Hawkmoon se puso el amuleto alrededor del cuello y se ató el cinturón con la espada.

Después tomó en sus manos el Bastón Rúnico envuelto en el paño y dijo con un suspiro:

—Eso no parece traernos la buena suerte que todos habíamos esperado.

Llegó por fin el amanecer. Lo hizo con lentitud, grisáceo y frío. El horizonte aparecía blanco como un viejo cadáver, y las nubes mostraban el color del hueso.

Cinco héroes contemplaron la llegada del nuevo día. Estaban fuera de las puertas del castillo de Brass, sobre la colina, con las manos apoyadas en las empuñaduras de sus espadas. Y sus manos se fueron tensando a medida que eran capaces de distinguir el paisaje que se extendía ante ellos.

Era la Camarga que habían abandonado, pero que ahora aparecía desolada por la guerra. El olor del que habían hablado horas antes era el de la carnicería, el de un terreno quemado. Todo era una negra ruina. Las marismas y los estanques se habían secado a consecuencia del fuego del cañón.
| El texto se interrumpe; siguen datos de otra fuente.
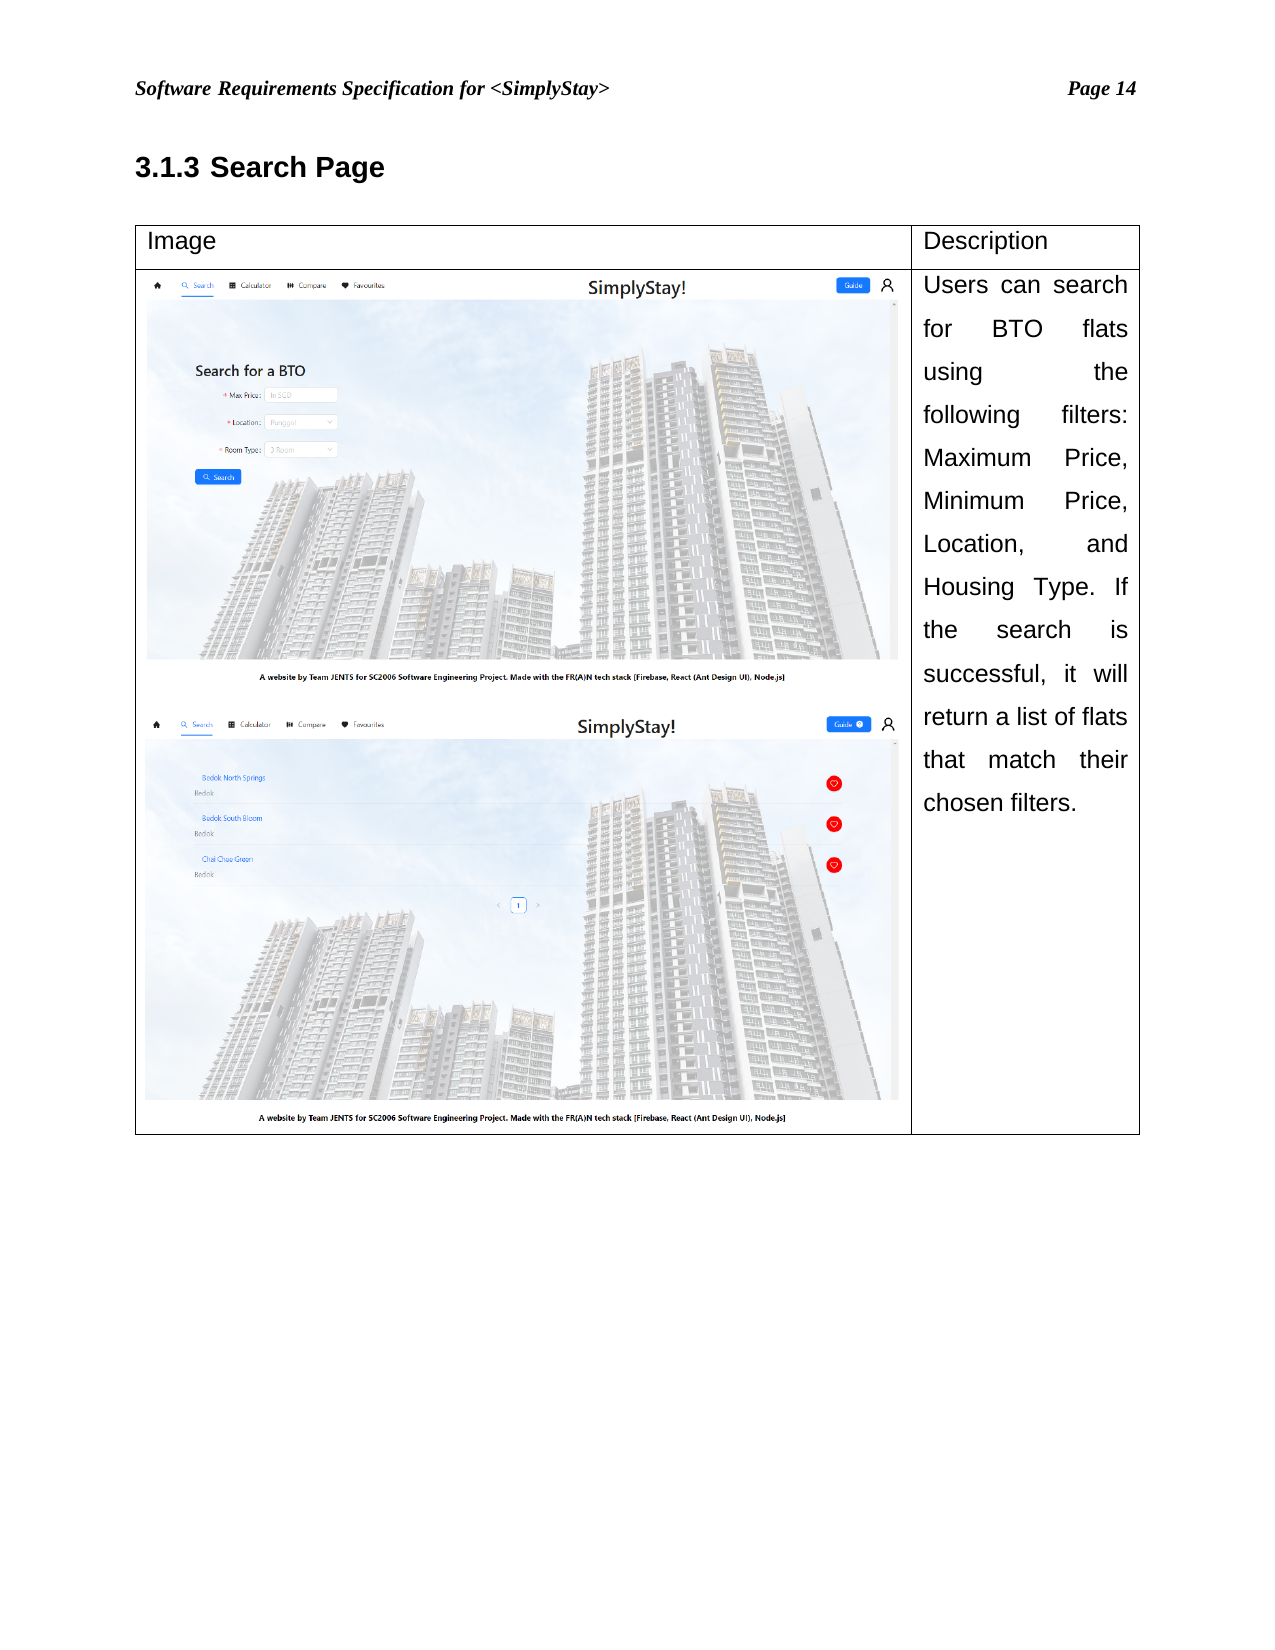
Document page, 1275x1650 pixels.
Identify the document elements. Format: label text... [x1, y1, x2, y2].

picture [145, 710, 899, 1134]
table_header Image [136, 226, 911, 269]
picture [146, 270, 898, 693]
table_header Description [912, 226, 1139, 269]
table_cell Users can search for BTO flats using the following filters: Maximum Price, Minimum Price, Location, and Housing Type. If the search is successful, it will return a list of flats that match their chosen filters. [912, 270, 1139, 1134]
table_cell [136, 270, 911, 1134]
subtitle Search Page [135, 150, 1140, 183]
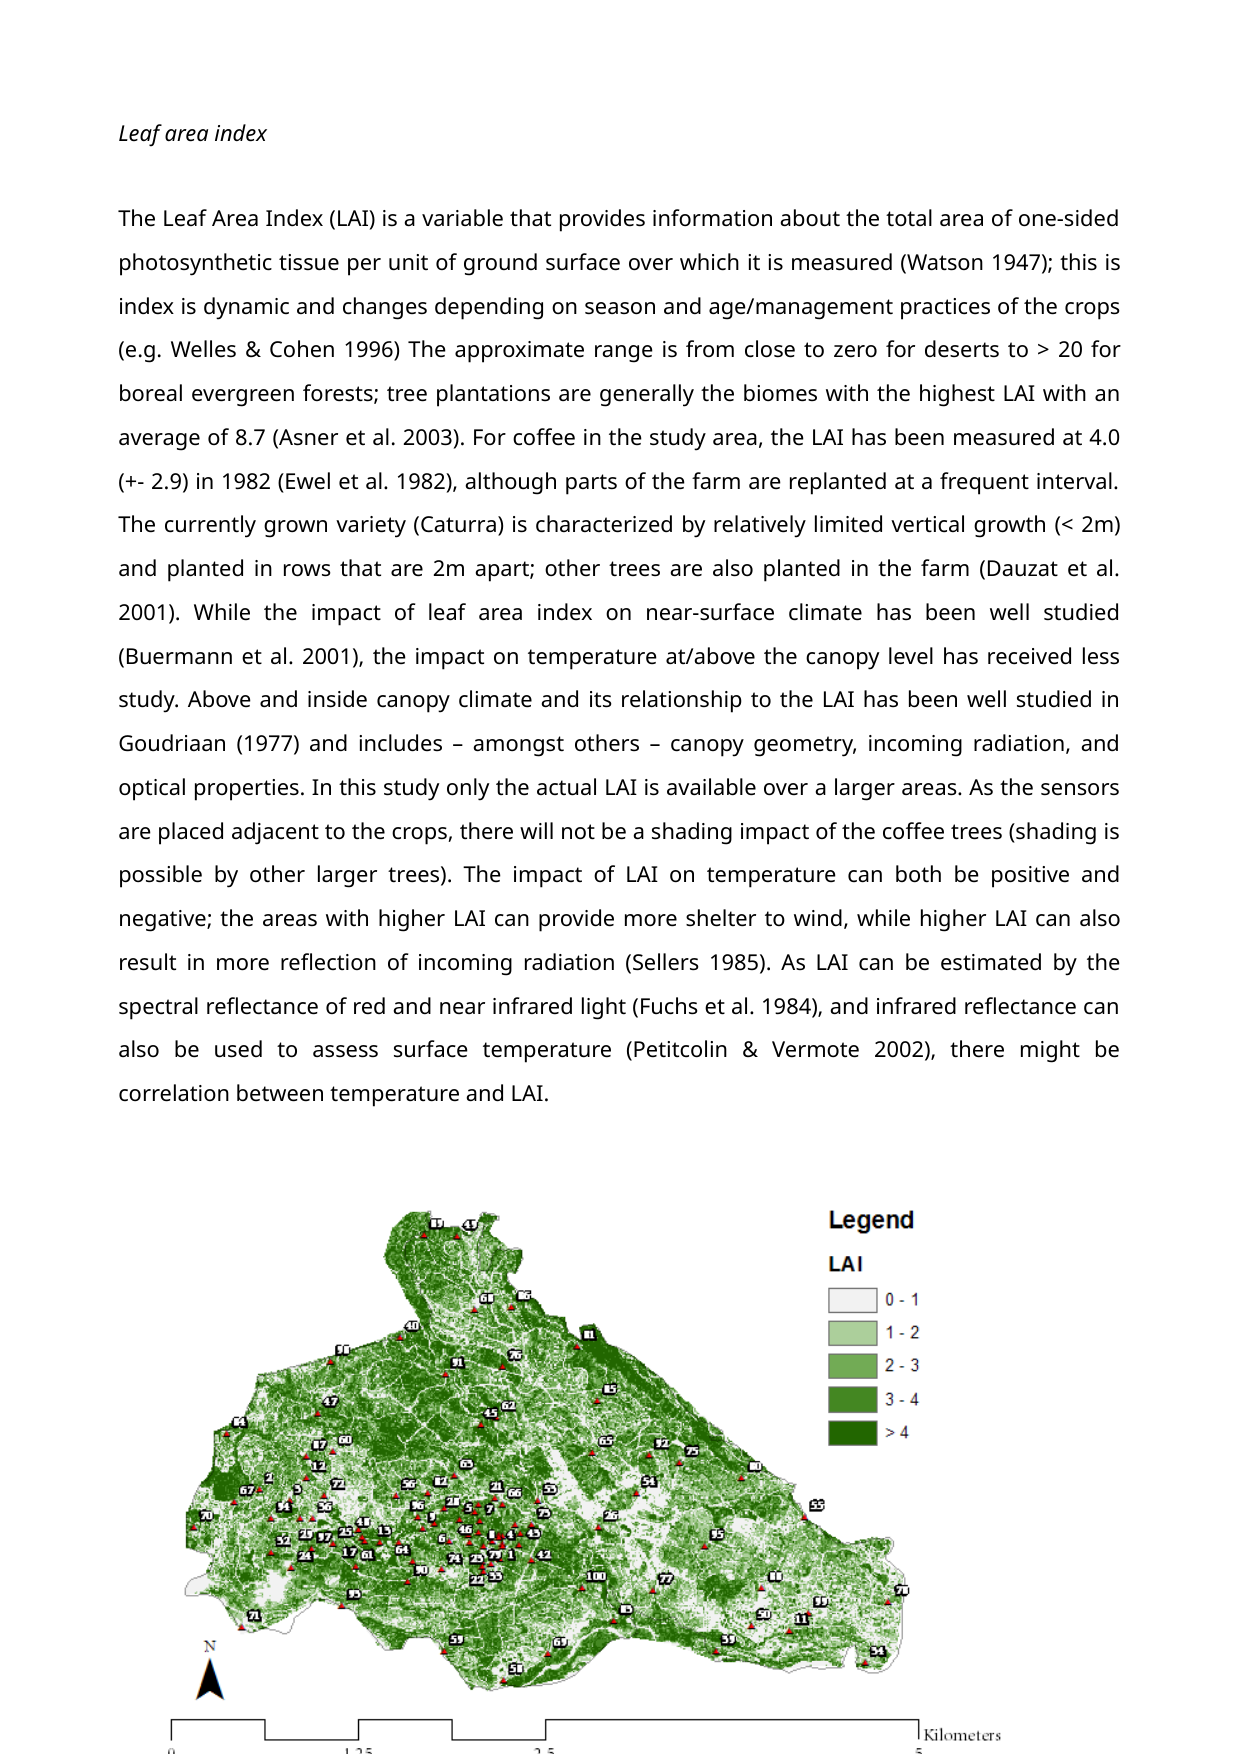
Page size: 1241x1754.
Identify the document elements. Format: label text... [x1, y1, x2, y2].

text Leaf area index [118, 118, 1122, 148]
text The Leaf Area Index (LAI) is a variable that provides information about the total area of one-sided photosynthetic tissue per unit of ground surface over which it is measured (Watson 1947); this is index is dynamic and changes depending on season and age/management practices of the crops (e.g. Welles & Cohen 1996) The approximate range is from close to zero for deserts to > 20 for boreal evergreen forests; tree plantations are generally the biomes with the highest LAI with an average of 8.7 (Asner et al. 2003). For coffee in the study area, the LAI has been measured at 4.0 (+- 2.9) in 1982 (Ewel et al. 1982), although parts of the farm are replanted at a frequent interval. The currently grown variety (Caturra) is characterized by relatively limited vertical growth (< 2m) and planted in rows that are 2m apart; other trees are also planted in the farm (Dauzat et al. 2001). While the impact of leaf area index on near-surface climate has been well studied (Buermann et al. 2001), the impact on temperature at/above the canopy level has received less study. Above and inside canopy climate and its relationship to the LAI has been well studied in Goudriaan (1977) and includes – amongst others – canopy geometry, incoming radiation, and optical properties. In this study only the actual LAI is available over a larger areas. As the sensors are placed adjacent to the crops, there will not be a shading impact of the coffee trees (shading is possible by other larger trees). The impact of LAI on temperature can both be positive and negative; the areas with higher LAI can provide more shelter to wind, while higher LAI can also result in more reflection of incoming radiation (Sellers 1985). As LAI can be estimated by the spectral reflectance of red and near infrared light (Fuchs et al. 1984), and infrared reflectance can also be used to assess surface temperature (Petitcolin & Vermote 2002), there might be correlation between temperature and LAI. [118, 192, 1122, 1110]
picture [157, 1196, 1015, 1754]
Los flamencos, los caballos y los toros habían sido destruidos o habían huido. Las torres de vigilancia que habían guarnecido las fronteras aparecían todas aplastadas. Era como si todo el mundo estuviera compuesto por un mar de ceniza gris.

—Todo ha desaparecido —dijo el conde Brass en voz baja—. Todo ha desaparecido, mi querida Camarga, mi gente, mis animales. Yo era su lord Protector por elección, y he fracasado en mi tarea. Ahora ya no queda nada por lo que vivir, excepto la venganza.

Dejadme llegar ante las puertas de Londra y ver cómo cae esa ciudad. Después de eso moriré. Pero no antes.